Bald schon wurden aus den Felsfragmenten meterhohe Wälle, die wir hinabklettern mussten. „Klettern“ trifft es tatsächlich, denn die bis zu 5 Meter hohen Felswände im Canyon konnte man tatsächlich nur mit Händen und Füßen, auf dem Hosenboden rutschend, sich gegenseitig helfend, mit Fingerkuppen in Felsspalten krallend und teils im freien Sprung bewältigen. Ich wusste manchmal nicht, ob ich weinen oder lachen sollte… Dazu kam: Es gab kein Zurück! Keinesfalls wäre wir die Felsbrocken wieder rückwärts hinaufgekommen… Trotzdem hatte ich riesigen Spaß! Es war seltsam befreiend, den Körper an seine Grenzen zu bringen und dabei den Kopf von allen überflüssigen Gedanken zu leeren. Und diese Kulisse im Canyon tat ihr Übriges: Köcherbäume an den Felswänden, Agaven und uralte wilde Olivenbäume, die dem Trail seinen Namen gaben. Hoch über uns ein blauester Himmel, Stille und Demut vor dieser unberührten Natur…
Sehr befreiend, den Körper an seine Grenzen zu bringen und den Kopf frei zu machen
Die Tour wurde mit etwa 4-5 Stunden angegeben. Nach etwa 3/4 der Route erreichten wir – nachdem wir nun schon fast routiniert die meterhohen Felsversätze überwanden – die berühmten Ketten über dem giftgrün schillernden Naturpool tief unten. Weder Wasserstand noch Beschaffenheit ließen Trinken oder Baden zu – auch wenn das immer mal wieder beschrieben wurde (vielleicht zur Regenzeit?). An den Ketten trafen wir auf die geführte Wandergruppe, die etwa 1 Stunde vor uns den Trail begonnen hatten. Wir hatten das Fahrzeug am Parkplatz gesehen und die Eintragung in der Anmeldeliste. Die Gruppe hatte einen Guide dabei und war gerade damit beschäftigt, einzelne Wanderteilnehmer am mitgebrachten Sicherungsseil an der Felswand entlang zu lotsen. Zu unserem Glück hingen sie an der linken Seite und damit war die rechte Kette frei, die wir ja laut Empfehlung der Rezeption nehmen sollten.

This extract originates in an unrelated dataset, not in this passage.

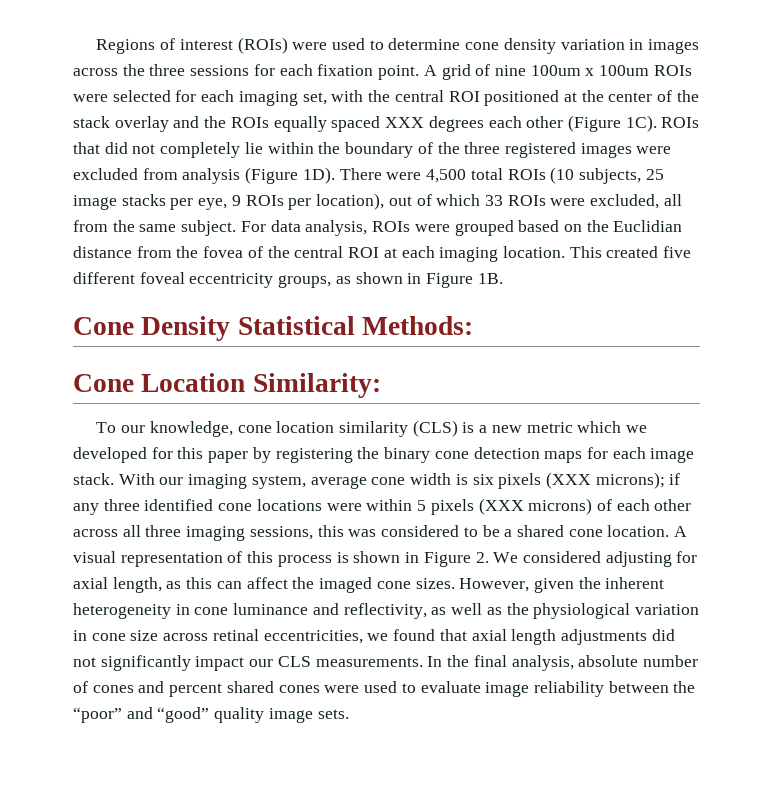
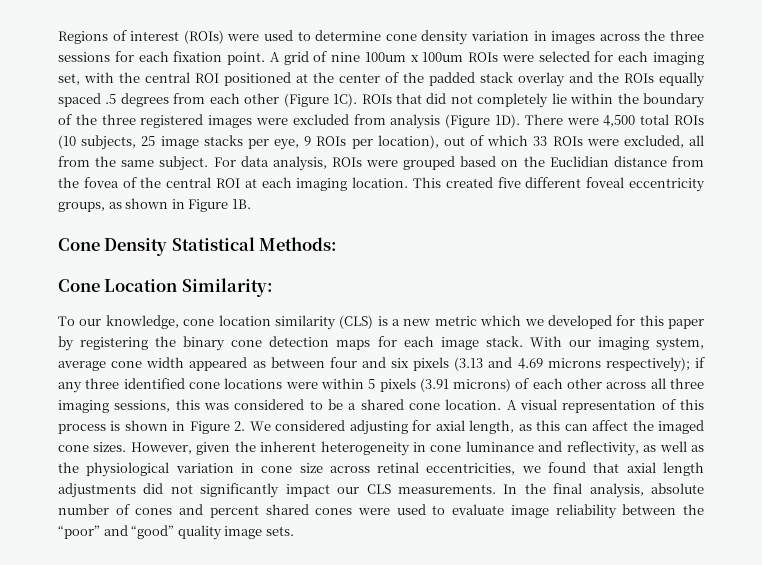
(699, 96) none -> [429,72,475,86] padded
[385,116,484,132] XXX degrees -> [105,93,206,107] .5 degrees from
[455,472,665,489] is six pixels (XXX microns); -> [189,357,690,372] appeared as between four and six pixels (3.13 and 4.69 microns respectively);
[478,498,524,515] (XXX -> [419,378,449,392] (3.91

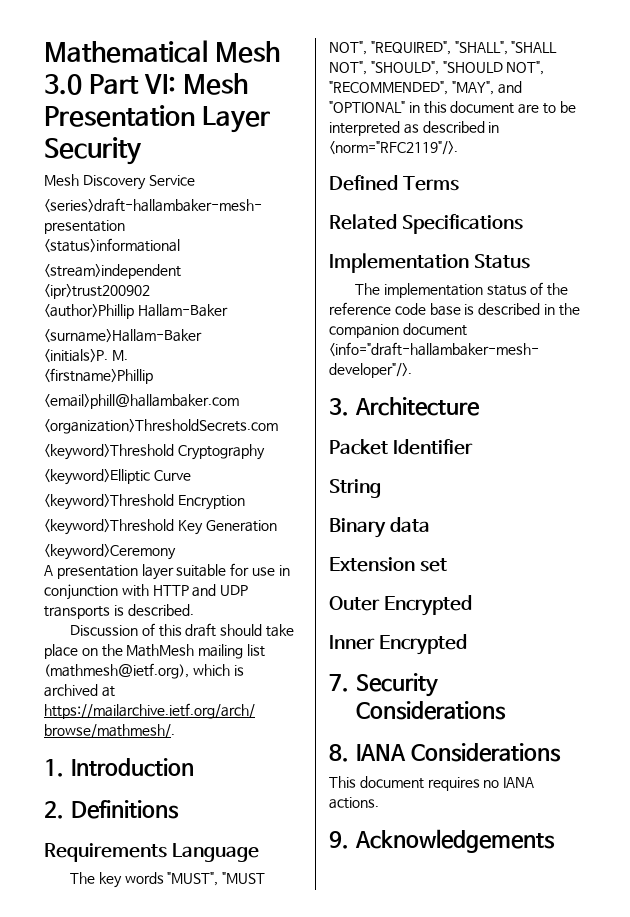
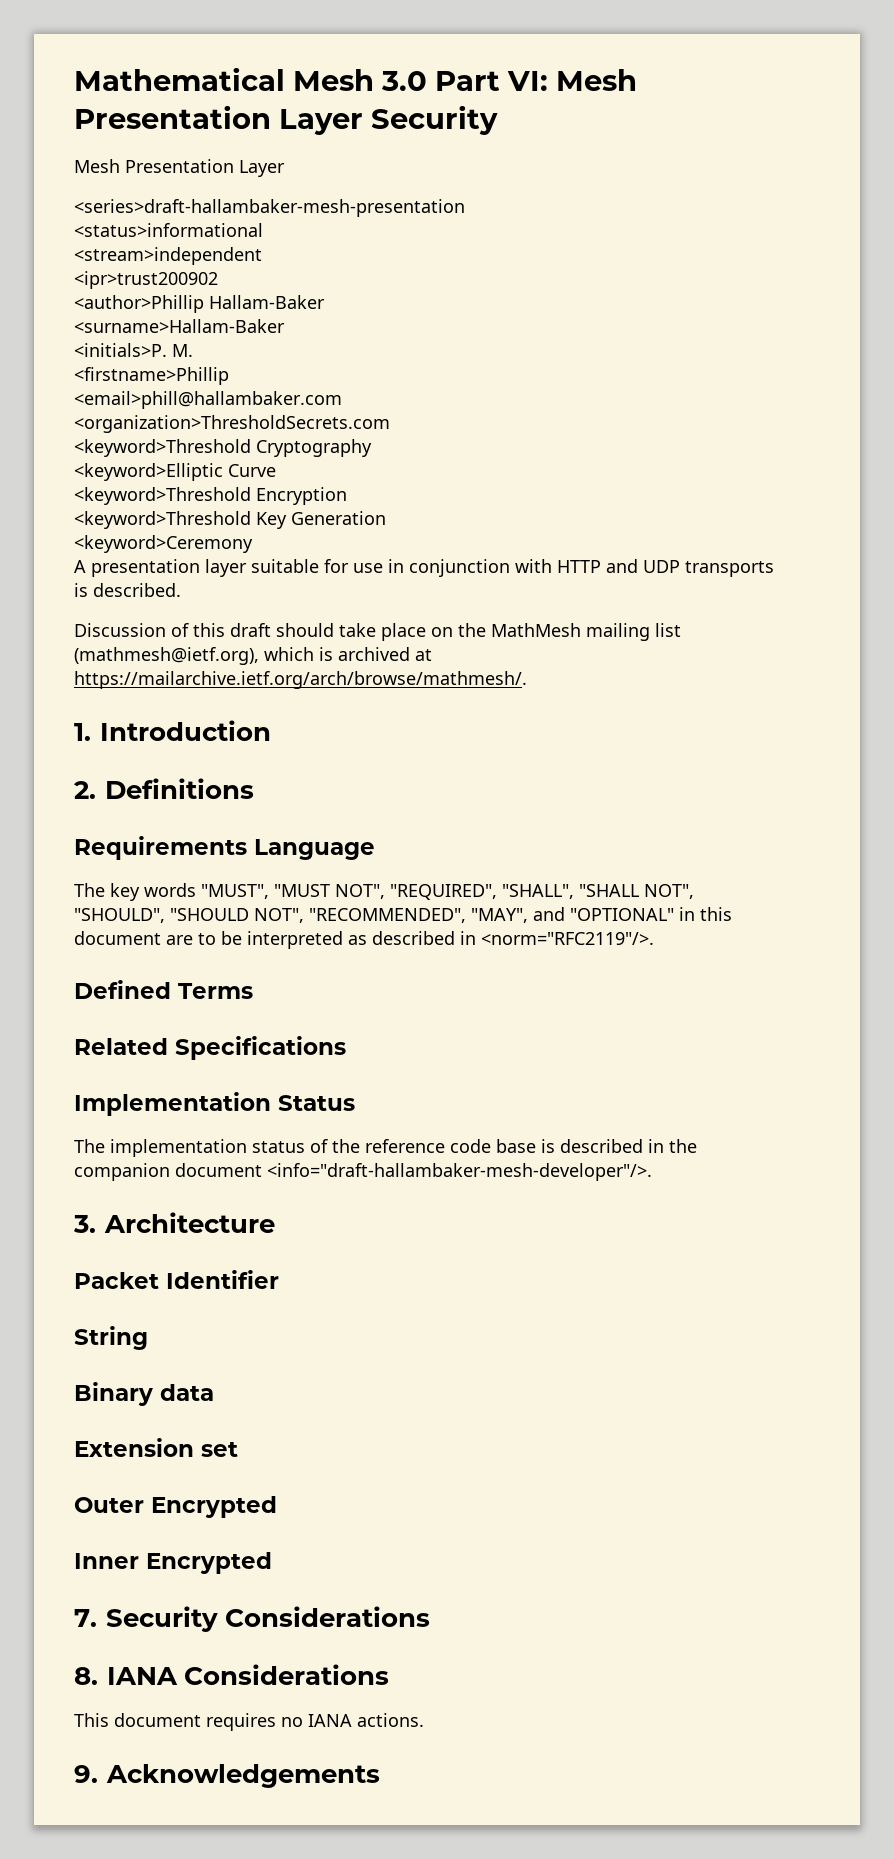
[82,175,195,190] Discovery Service -> [125,159,285,177] Presentation Layer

Bis zur Wasserkante unter uns waren es etwa 5-6 Meter, die Kette war ca. 6 Meter lang. Ohne langes Zögern tastete sich zunächst Stefan an der Wand entlang, bis er das erste Kettensegment greifen konnte. Problematisch war hier tatsächlich der Weg bis hin zur Kette – der Felsvorsprung, auf dem man sich entlangbewegen konnte, war nur wenige Zentimeter breit. Hat man die Kette erstmal erreicht, gab es nur eine Möglichkeit – Augen zu und durch… bzw. Hände zu, mit dem Oberkörper nach hinten fallen lassen und mit den Füße an der Wand abstützen – immer seitwärts….
Immer an der Wand lang…
Nachdem Stefan sicher das andere Ende erreicht hatte, musste ich nun doch ziemlich schlucken, denn es kostet schon Überwindung, sich auf ein paar Zentimetern an der Steilwand entlangzutasten und sich dann – voller Vertrauen in die Materialtragfähigkeit – in die Ketten zu hängen. Aber Zeit zum Nachdenken blieb nicht (sollte man sich besser auch nicht nehmen!) – und schwupps, war auch ich drüben. Stolz breitete sich aus, und wir genossen das Gefühl, auch diese Engstelle gemeistert zu haben. So schwer war das jetzt nicht – da waren so manche Punkte im Canyon schwieriger zu bewältigen.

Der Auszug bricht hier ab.